Your instructions>
The answer must consist of every line in the records that contains the word "with".

Task inputs>
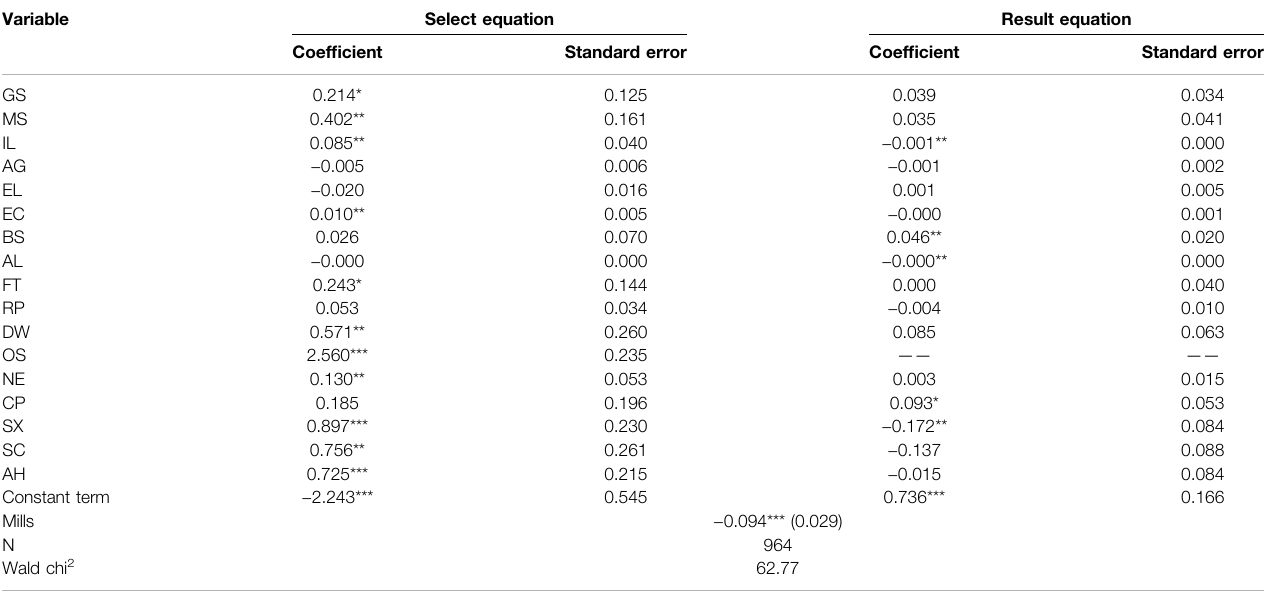
TABLE 2 | Benchmark regression results.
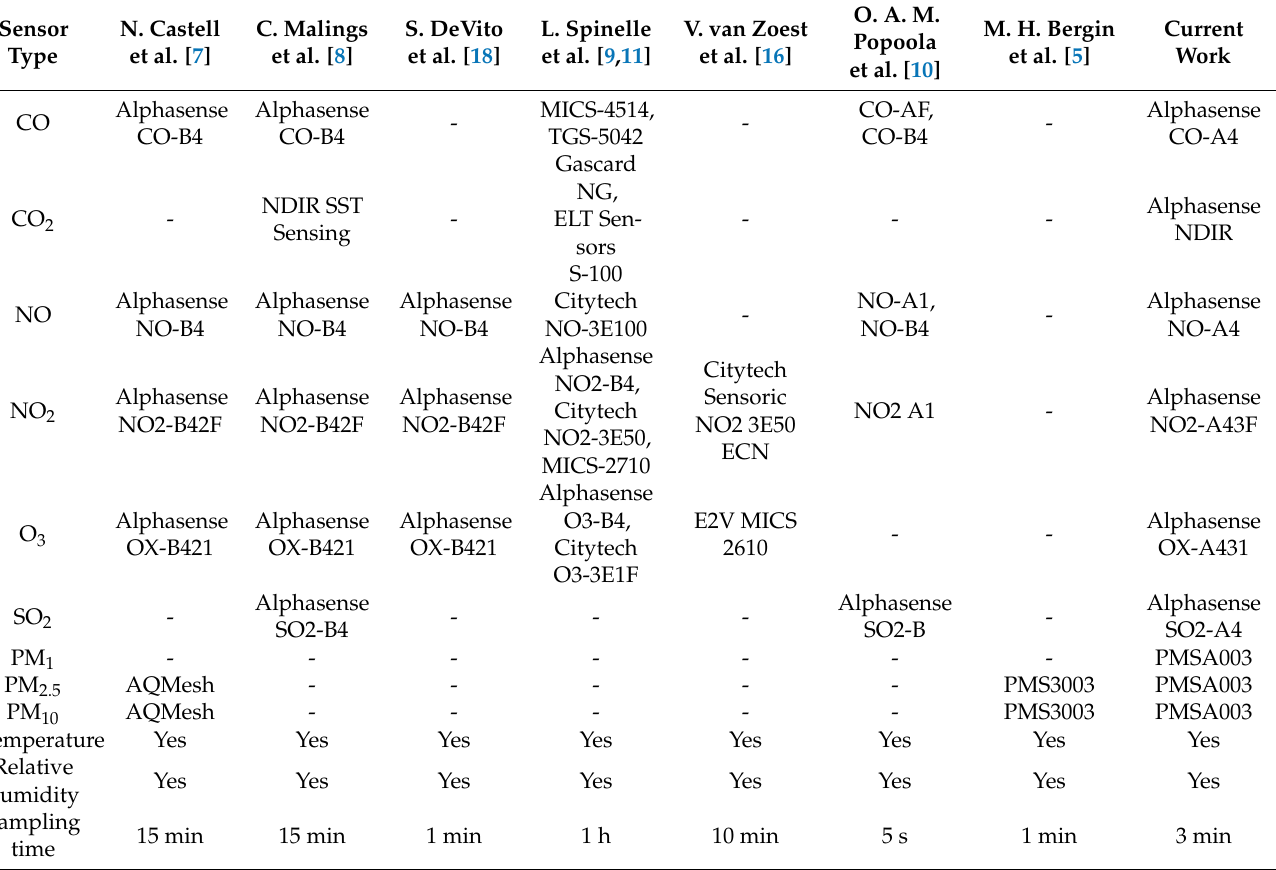
Table 2. Comparison of the device under test and literature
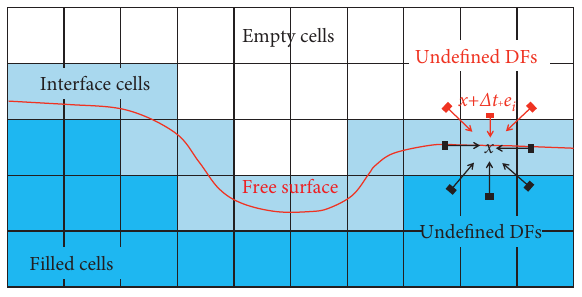
Figure 1: Cell types of SPFS-LB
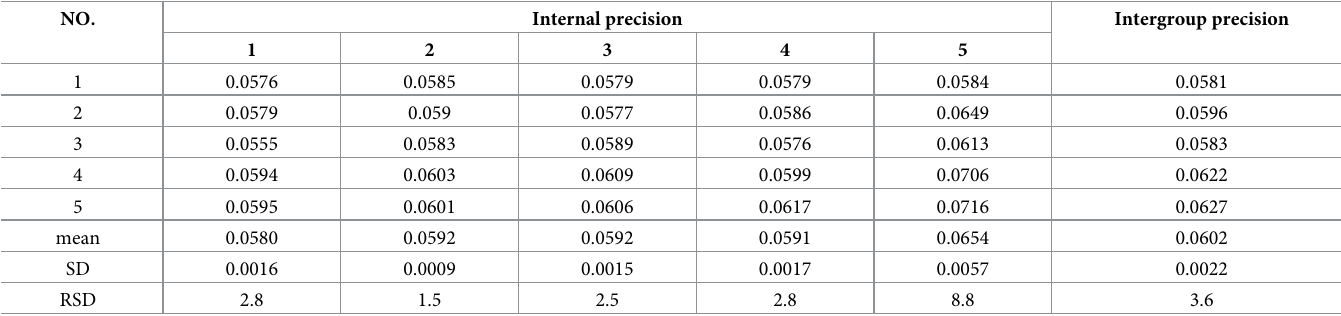
Table 2. Internal precision and intergroup precision of hair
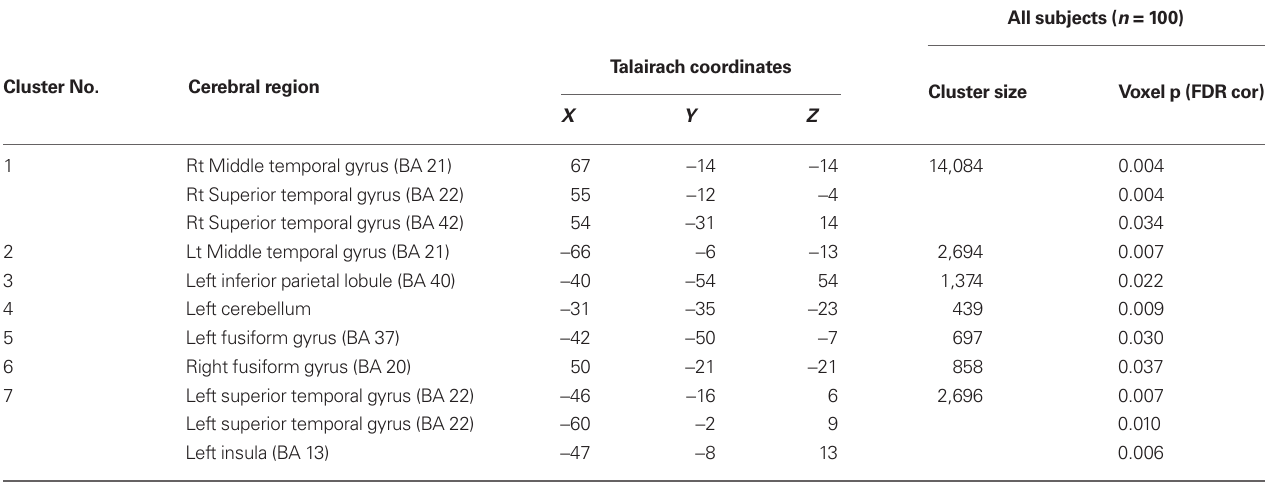
Table 2 | gestational age at birth and associations with gray matter density among right-handed 6- to 10-year-old children born between 28 and 41 gestational weeks.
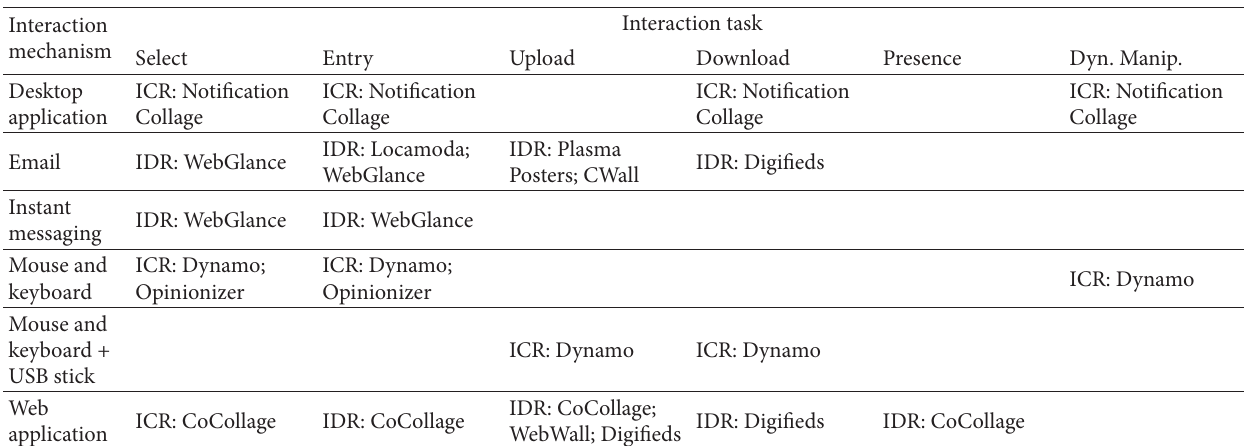
Table 5: Mapping between interaction tasks and desktop-like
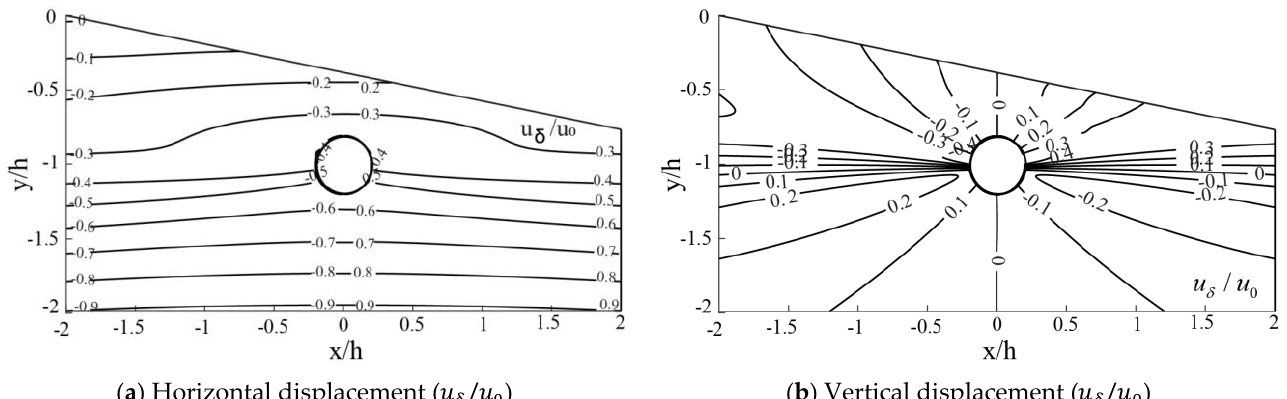
Figure 9. Displacement induced by Equations (33) – (35) (uniform convergence) and Equations (50) – (56) (ovalization).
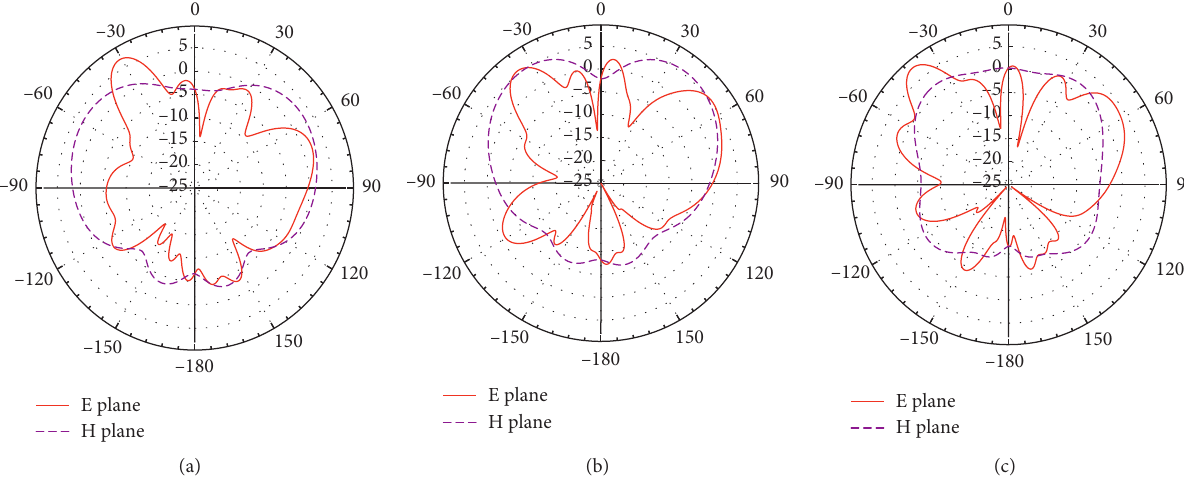
Figure 5: Radiation pattern of series-fed microstrip array antenna: (a) at 26.4GHz, (b) at 28GHz, and (c) at 29.4GHz.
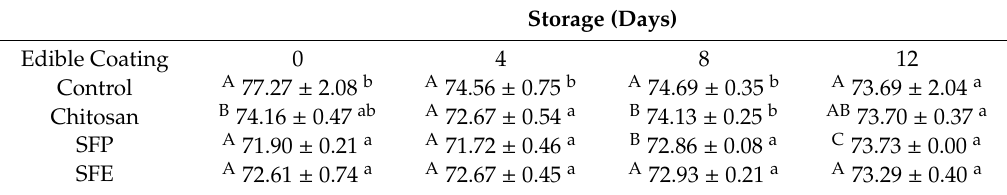
Table 3. Moisture content (%) of Atlantic horse mackerel burgers coated with di ff erent film formulations (control without coating film, chitosan, sea fennel plant (SFP) incorporated in a chitosan-based film and sea fennel extract (SFE) incorporated in a chitosan-based film) and stored at 4 ◦ C for 12 days. Storage (Days) Edible Coating 0 4 8 12 Control A 77.27 ± 2.08 b A 74.56 ± 0.75 b A 74.69 ± 0.35 b A 73.69 ± 2.04 a Chitosan B 74.16 ± 0.47 ab A 72.67 ± 0.54 a B 74.13 ± 0.25 b AB 73.70 ± 0.37 a SFP A 71.90 ± 0.21 a A 71.72 ± 0.46 a B 72.86 ± 0.08 a C 73.73 ± 0.00 a SFE A 72.61 ± 0.74 a A 72.67 ± 0.45 a A 72.93 ± 0.21 a A 73.29 ± 0.40 a Values (mean ± standard deviation, n = 3) followed by a di ff erent uppercase letter in the same row are significantly di ff erent ( p < 0.05). Values (mean ± standard deviation, n = 3) followed by a di ff erent lowercase letter in the same column are significantly di ff erent ( p <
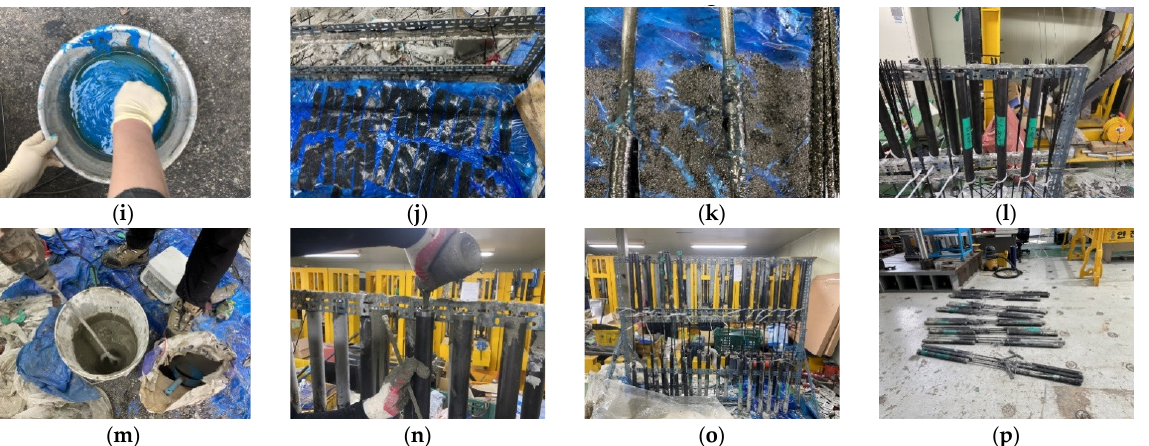
Figure 1. Preparation process for carbon fiber-reinforced polymer (CFRP) specimens used for tensile tests: ( a ) Assembly of holder, ( b ) CFRP cutting, and ( c ) CFRP interface treatment. ( d ) Division of CFRP specimen into nine equal parts. ( e ) Epovia resin mixer, ( f ) first oxide costing, ( g ) second oxide costing, ( h ) completion of oxide coating, ( i ) EPONDEX resin mixing, ( j ) resin coating of the FRP sheet, ( k ) completion of the FRP sheet attachment, ( l ) mounting of the specimen, ( m ) mixing of mortar, ( n ) specimen placement, ( o ) state after placement, and ( p ) completion of the test specimen preparation process.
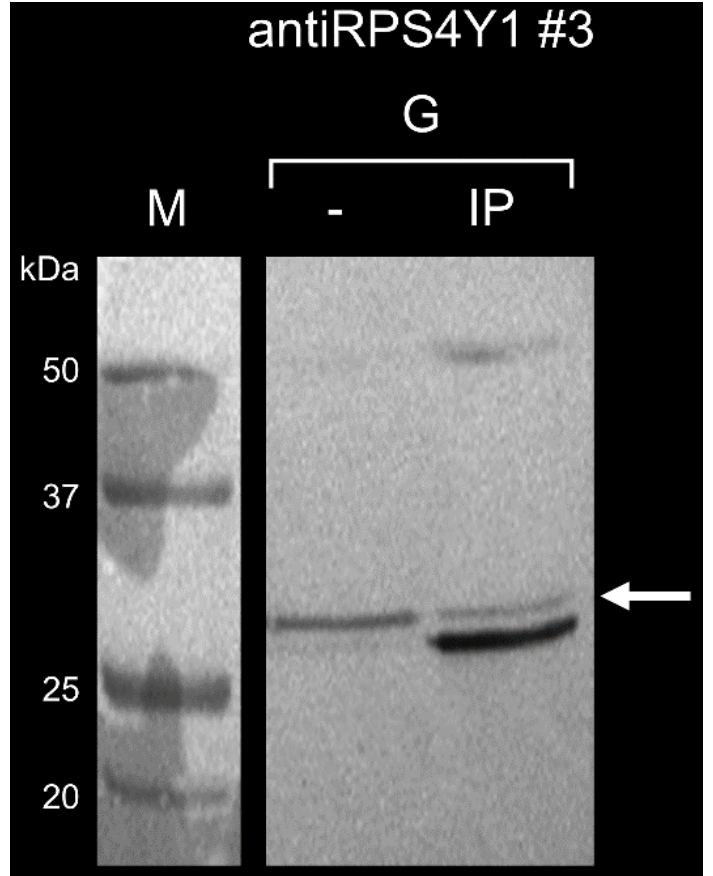
Figure 5. mRPS4Y1#3 antibody binding to the native RPS4Y1 protein. Representative results of immunoprecipitation experiments (one out of three) of RPS4Y1-antibody#3 complex performed with magnetic beads coupled to protein G (G) are showed. Immunoprecipitated proteins (IP) and supernatants (–) were loaded and analyzed by SDS-PAGE and Western blotting. The arrow indicated the RPS4Y1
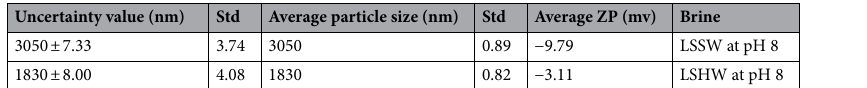
Table 12. Effect of types of ionic compositions on surface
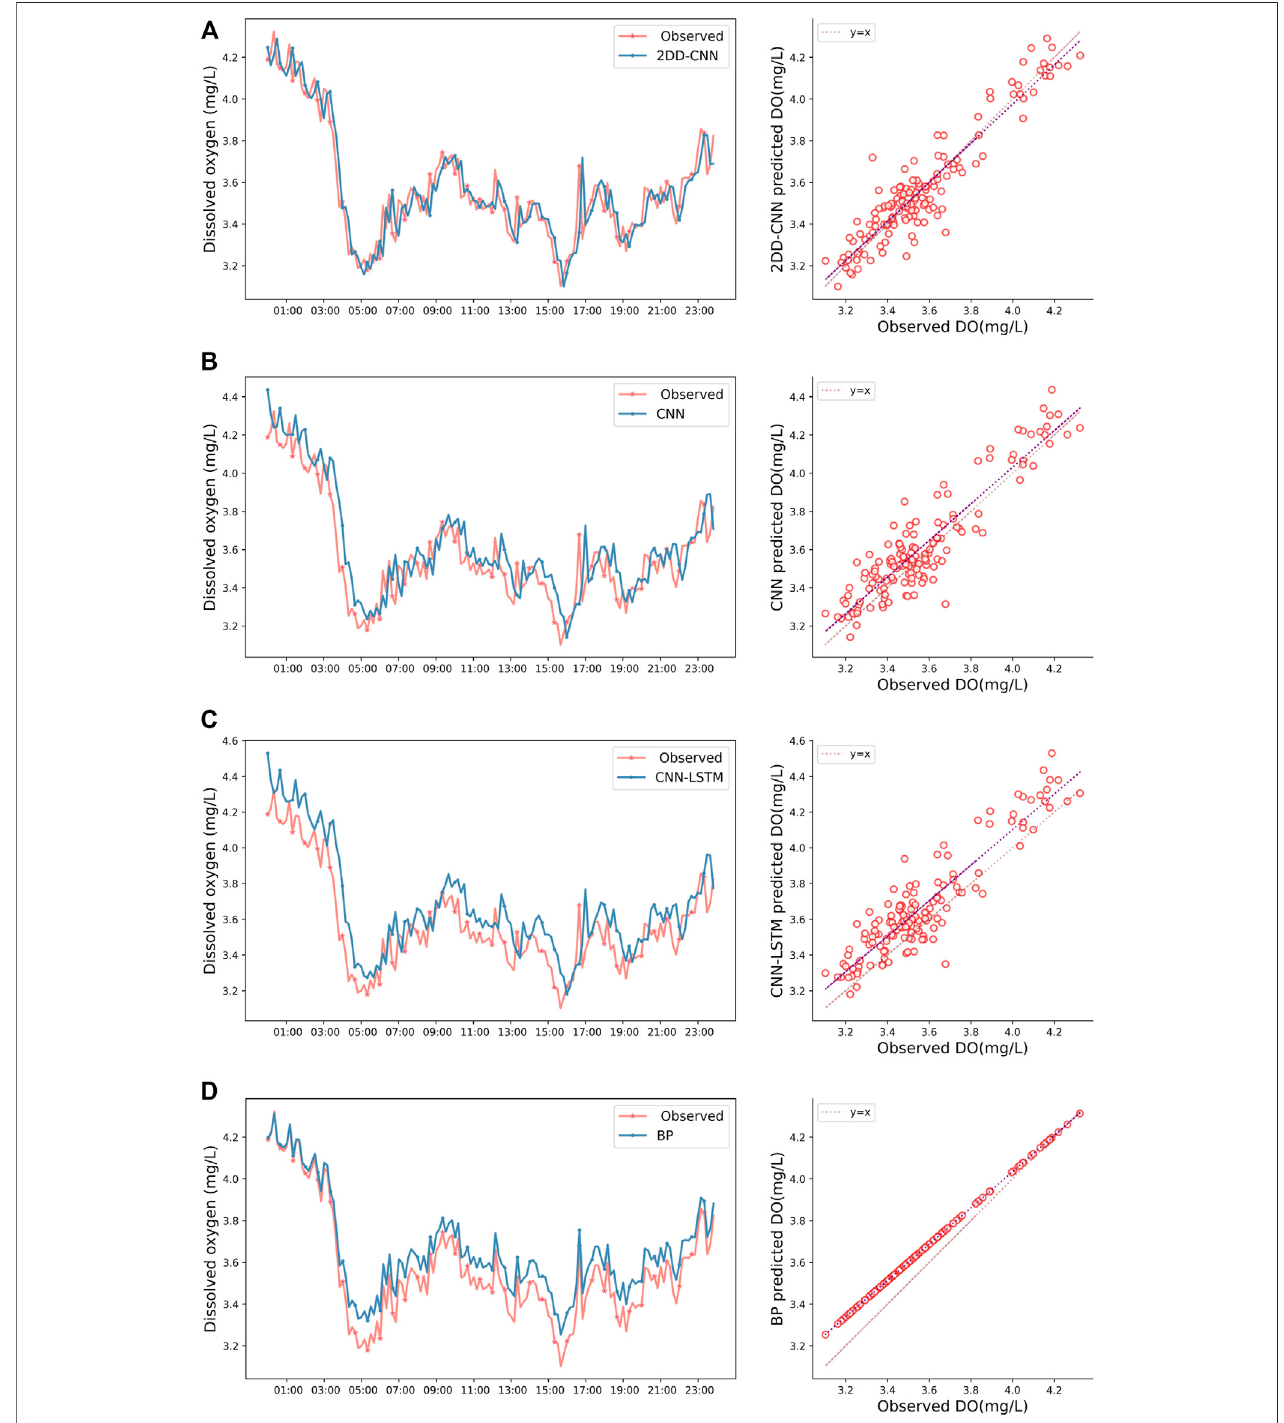
FIGURE9| ComparisonofpredictedandobservedvaluesofDOformultiplemodels. (A) istheresultof2DD-CNN. (B) istheresultofCNN. (C) istheresultofCNN- LSTM. (D) istheresultofBP. (E) istheresultofLSTM. (F) istheresultofDT. (G) istheresultofRF. (H) istheresultofDENFIS. (I) istheresultofLSTM-ALO. (J) istheresult of OP-ELM. (K) is the result of LSSVM-GSA. (L) is the result of GMDH.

Your response>
Table 2 | gestational age at birth and associations with gray matter density among right-handed 6- to 10-year-old children born between 28 and 41 gestational weeks.
Table 3. Moisture content (%) of Atlantic horse mackerel burgers coated with di ff erent film formulations (control without coating film, chitosan, sea fennel plant (SFP) incorporated in a chitosan-based film and sea fennel extract (SFE) incorporated in a chitosan-based film) and stored at 4 ◦ C for 12 days. Storage (Days) Edible Coating 0 4 8 12 Control A 77.27 ± 2.08 b A 74.56 ± 0.75 b A 74.69 ± 0.35 b A 73.69 ± 2.04 a Chitosan B 74.16 ± 0.47 ab A 72.67 ± 0.54 a B 74.13 ± 0.25 b AB 73.70 ± 0.37 a SFP A 71.90 ± 0.21 a A 71.72 ± 0.46 a B 72.86 ± 0.08 a C 73.73 ± 0.00 a SFE A 72.61 ± 0.74 a A 72.67 ± 0.45 a A 72.93 ± 0.21 a A 73.29 ± 0.40 a Values (mean ± standard deviation, n = 3) followed by a di ff erent uppercase letter in the same row are significantly di ff erent ( p < 0.05). Values (mean ± standard deviation, n = 3) followed by a di ff erent lowercase letter in the same column are significantly di ff erent ( p <
Figure 5. mRPS4Y1#3 antibody binding to the native RPS4Y1 protein. Representative results of immunoprecipitation experiments (one out of three) of RPS4Y1-antibody#3 complex performed with magnetic beads coupled to protein G (G) are showed. Immunoprecipitated proteins (IP) and supernatants (–) were loaded and analyzed by SDS-PAGE and Western blotting. The arrow indicated the RPS4Y1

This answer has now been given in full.